-- Conjunto de tarefas --
a: Segundo o trecho sobre Planeta Proibido, em que mês e ano o filme estreou nos cinemas norte-americanos?
b: Com base no trecho sobre Planeta Proibido, explique em até três frases por que o filme é apresentado como uma ficção científica diferente.
c: Estenda o trecho sobre Planeta Proibido a partir da última frase apresentada.

-- Documento --
·····
Um filme diferente de ficção científica, com os pés mais no chão do que o costume para esse tipo de produção, chegou aos cinemas norte-americanos em março de 1956, há 68 anos. Era Planeta Proibido (Forbidden Planet), produção da MGM com um roteiro levemente baseado numa peça de William Shakespeare, A Tempestade, e mostrando seres humanos que conseguiram sair da Terra e colonizar outros planetas. Primeiro, em seu próprio sistema solar. Depois, no espaço profundo.
·····
-- Dados fornecidos --
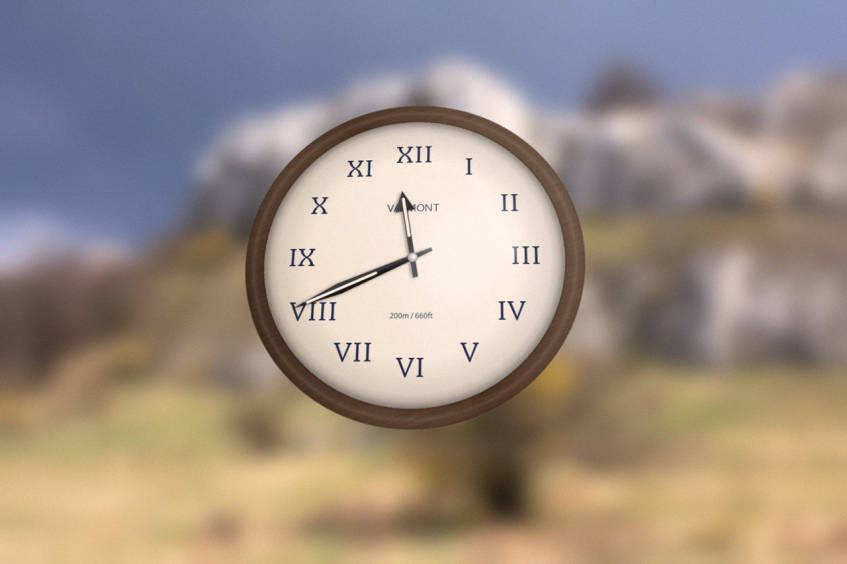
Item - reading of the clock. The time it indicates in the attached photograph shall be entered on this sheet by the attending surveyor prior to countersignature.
11:41
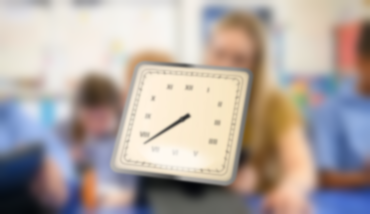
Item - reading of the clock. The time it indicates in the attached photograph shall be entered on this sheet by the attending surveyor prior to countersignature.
7:38
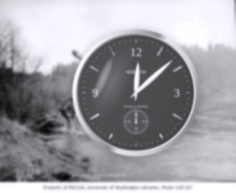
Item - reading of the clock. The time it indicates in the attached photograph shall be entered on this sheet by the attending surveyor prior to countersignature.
12:08
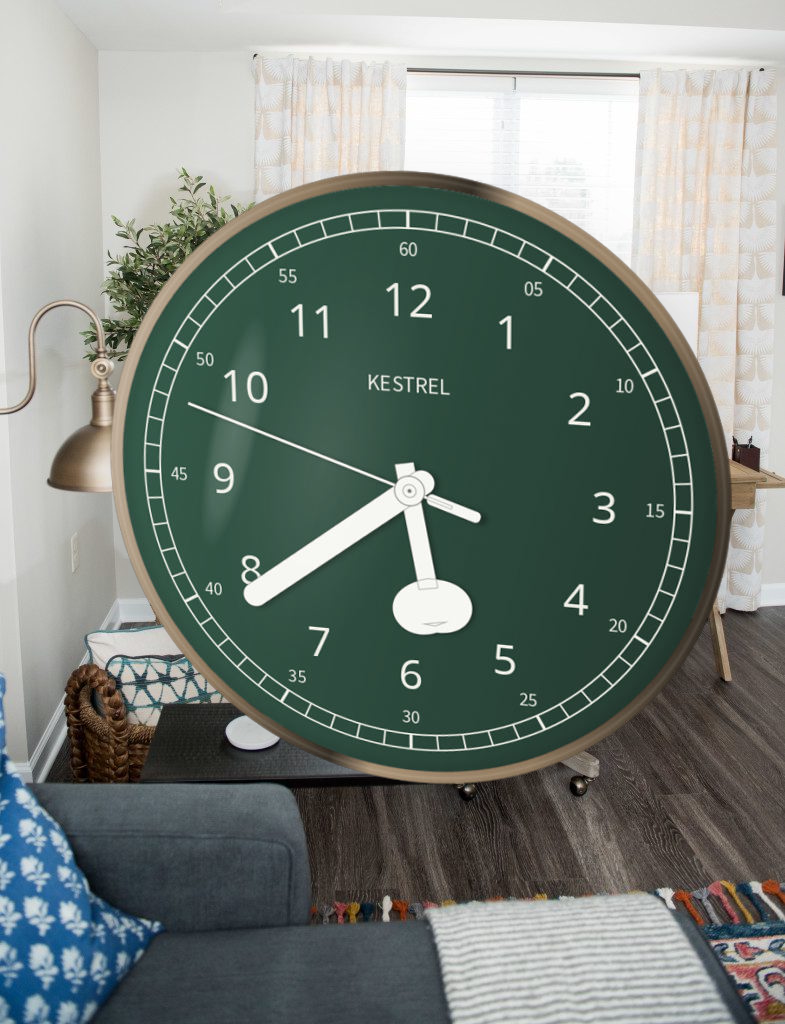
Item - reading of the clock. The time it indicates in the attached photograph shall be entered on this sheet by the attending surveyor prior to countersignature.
5:38:48
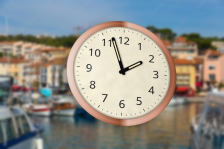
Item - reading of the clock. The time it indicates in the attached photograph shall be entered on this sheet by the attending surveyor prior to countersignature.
1:57
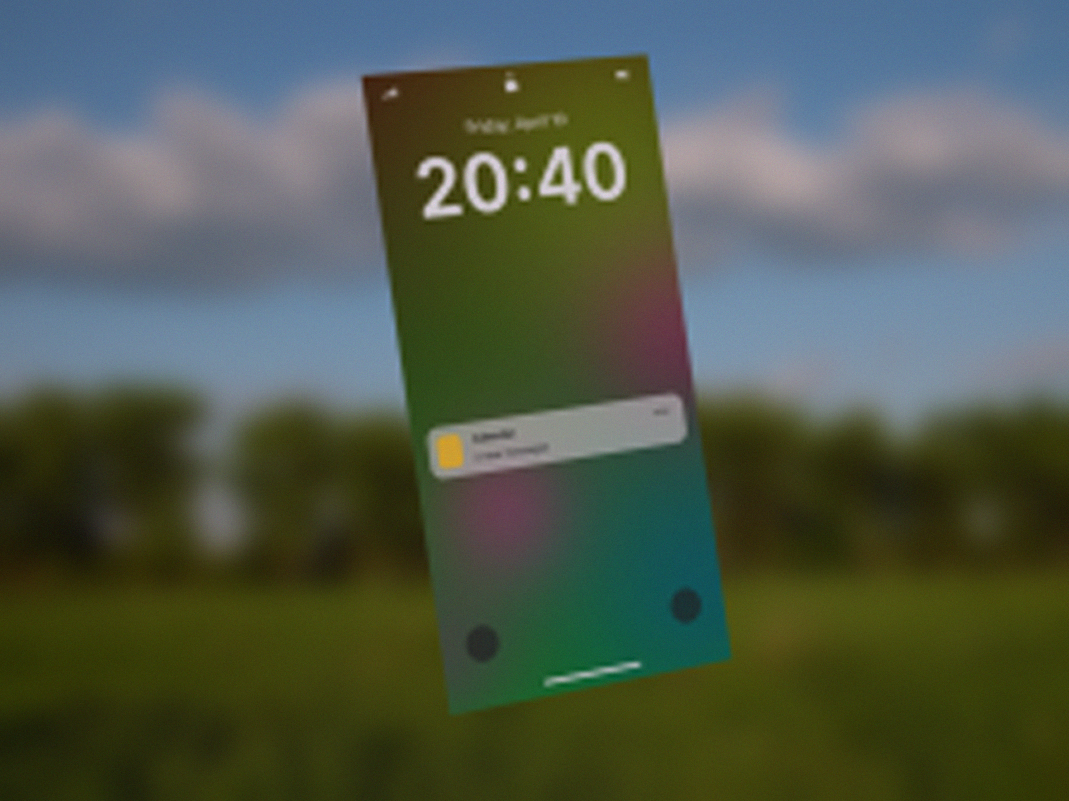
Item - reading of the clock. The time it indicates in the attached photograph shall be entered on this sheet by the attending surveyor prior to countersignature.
20:40
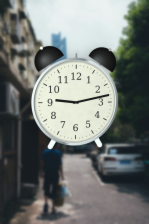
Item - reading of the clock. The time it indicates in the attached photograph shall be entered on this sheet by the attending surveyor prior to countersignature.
9:13
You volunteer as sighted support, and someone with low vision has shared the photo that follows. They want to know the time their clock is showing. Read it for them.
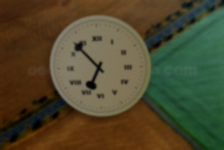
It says 6:53
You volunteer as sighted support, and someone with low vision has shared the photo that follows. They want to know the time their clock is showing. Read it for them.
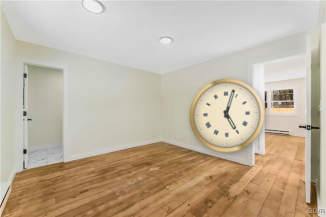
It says 5:03
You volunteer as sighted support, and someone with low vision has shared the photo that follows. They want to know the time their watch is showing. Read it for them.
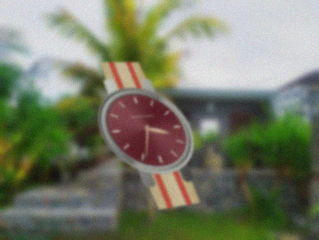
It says 3:34
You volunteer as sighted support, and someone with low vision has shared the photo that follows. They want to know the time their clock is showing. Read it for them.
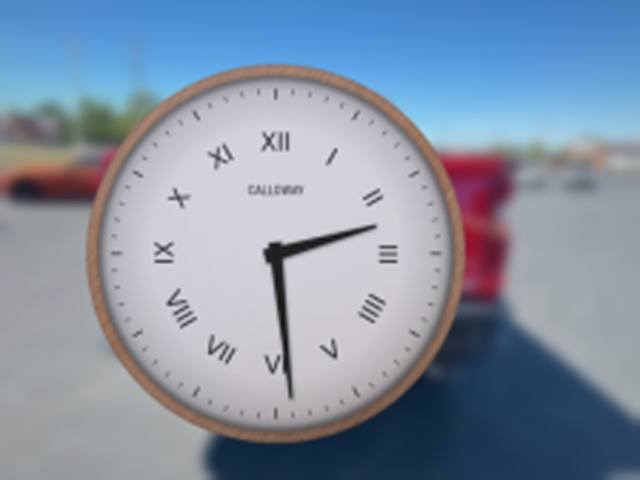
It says 2:29
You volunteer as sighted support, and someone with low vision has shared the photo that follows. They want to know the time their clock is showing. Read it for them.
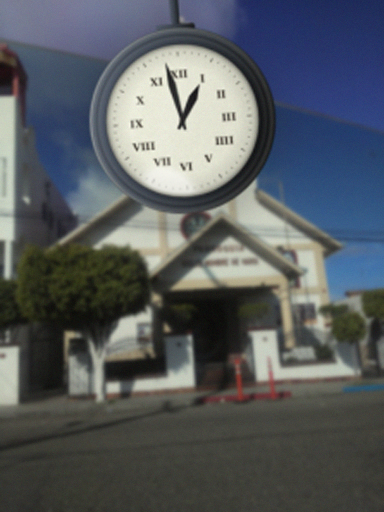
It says 12:58
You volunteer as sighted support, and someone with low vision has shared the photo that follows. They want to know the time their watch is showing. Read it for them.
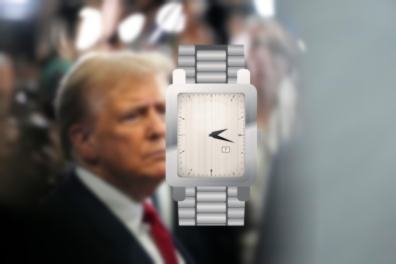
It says 2:18
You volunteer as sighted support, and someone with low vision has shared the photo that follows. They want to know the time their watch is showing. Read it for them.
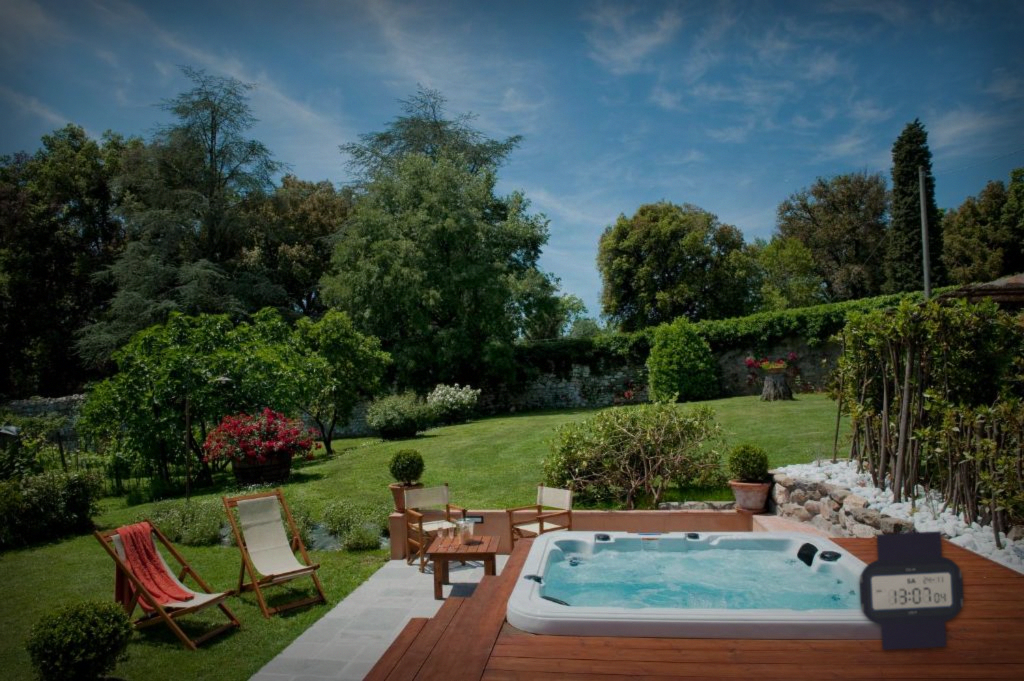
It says 13:07:04
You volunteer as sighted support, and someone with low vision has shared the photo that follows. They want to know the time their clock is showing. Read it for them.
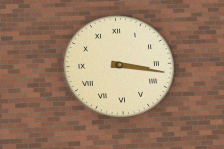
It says 3:17
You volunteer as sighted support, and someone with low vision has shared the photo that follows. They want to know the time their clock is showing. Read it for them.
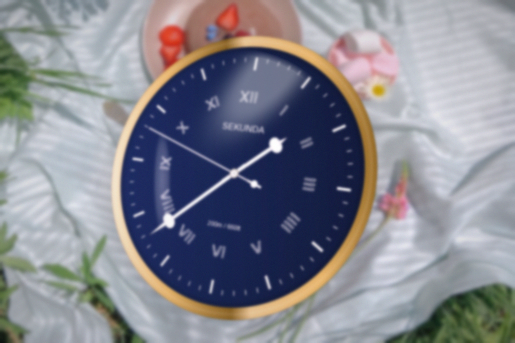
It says 1:37:48
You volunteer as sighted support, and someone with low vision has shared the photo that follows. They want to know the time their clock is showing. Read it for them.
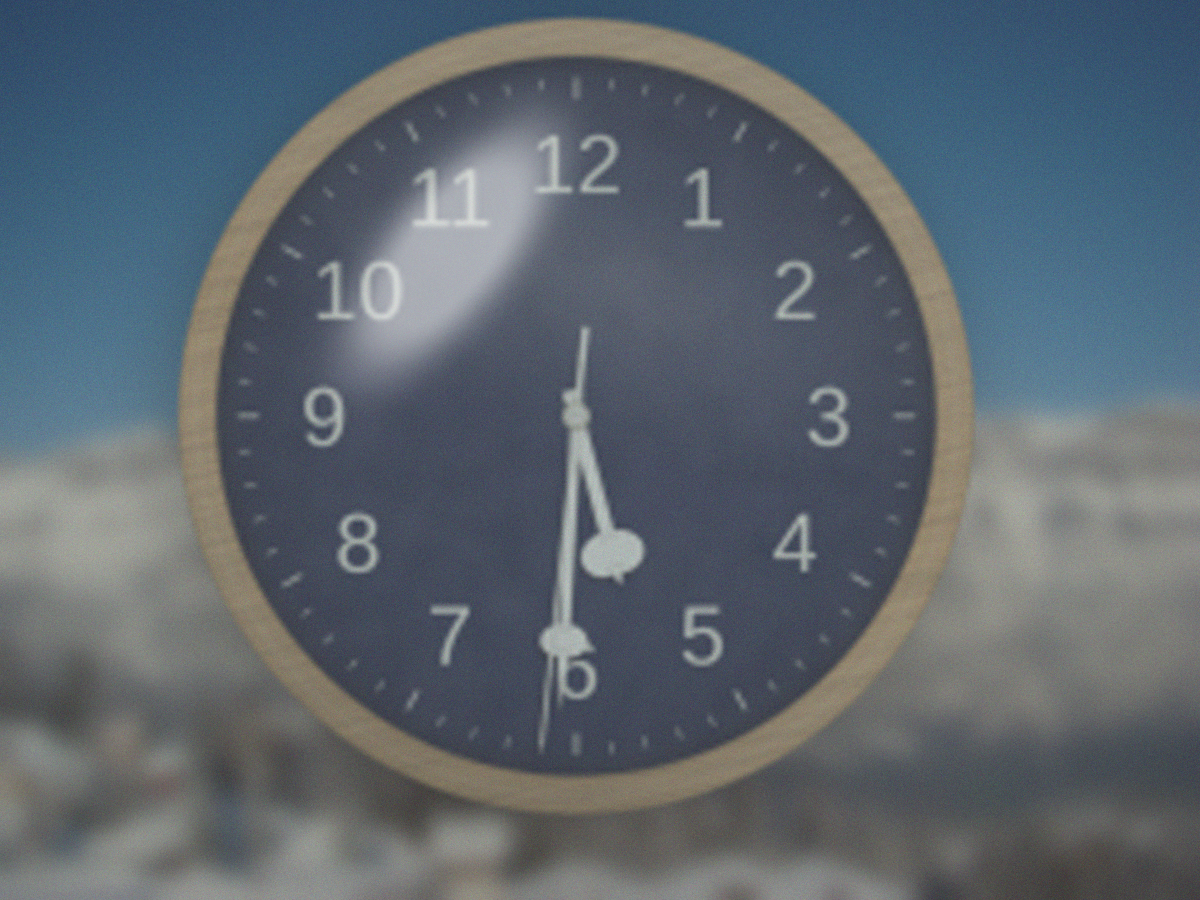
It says 5:30:31
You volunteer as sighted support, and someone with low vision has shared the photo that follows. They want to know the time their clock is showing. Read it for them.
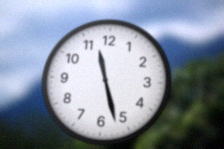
·····
-- Resultados por tarefa --
a: Em março de 1956.

b: O filme é descrito como diferente porque tinha os pés mais no chão do que o costume para produções de ficção científica.

c:
Com Leslie Nielsen, o comandante J.J. Adams, à frente da tripulação do cruzador espacial C-57-D, Planeta Proibido apresentou uma poderosa nave interestelar, em formato de disco, em viagem rumo ao distante planeta Altair IV. A bordo, um grupo de oficiais militares similar à Marinha norte-americana. Uniformizados, na ponte de comando obedeciam fielmente às ordens de seu comandante, manejando equipamentos, e tendo uma grande tela de observação por perto. Eram armados com pistolas de raios laser que poderiam desintegrar qualquer coisa — se usadas em carga máxima, claro.
“Você deve lembrar que vimos Planeta Proibido da MGM, com Oscar Katz, há algumas semanas. Eu acho que pode ser interessante para o Pato Guzman reassisti-lo e ver com cuidado aquela nave, suas configurações, controles, instrumentações etc., enquanto nós estamos ainda esboçando nossos próprios planos.”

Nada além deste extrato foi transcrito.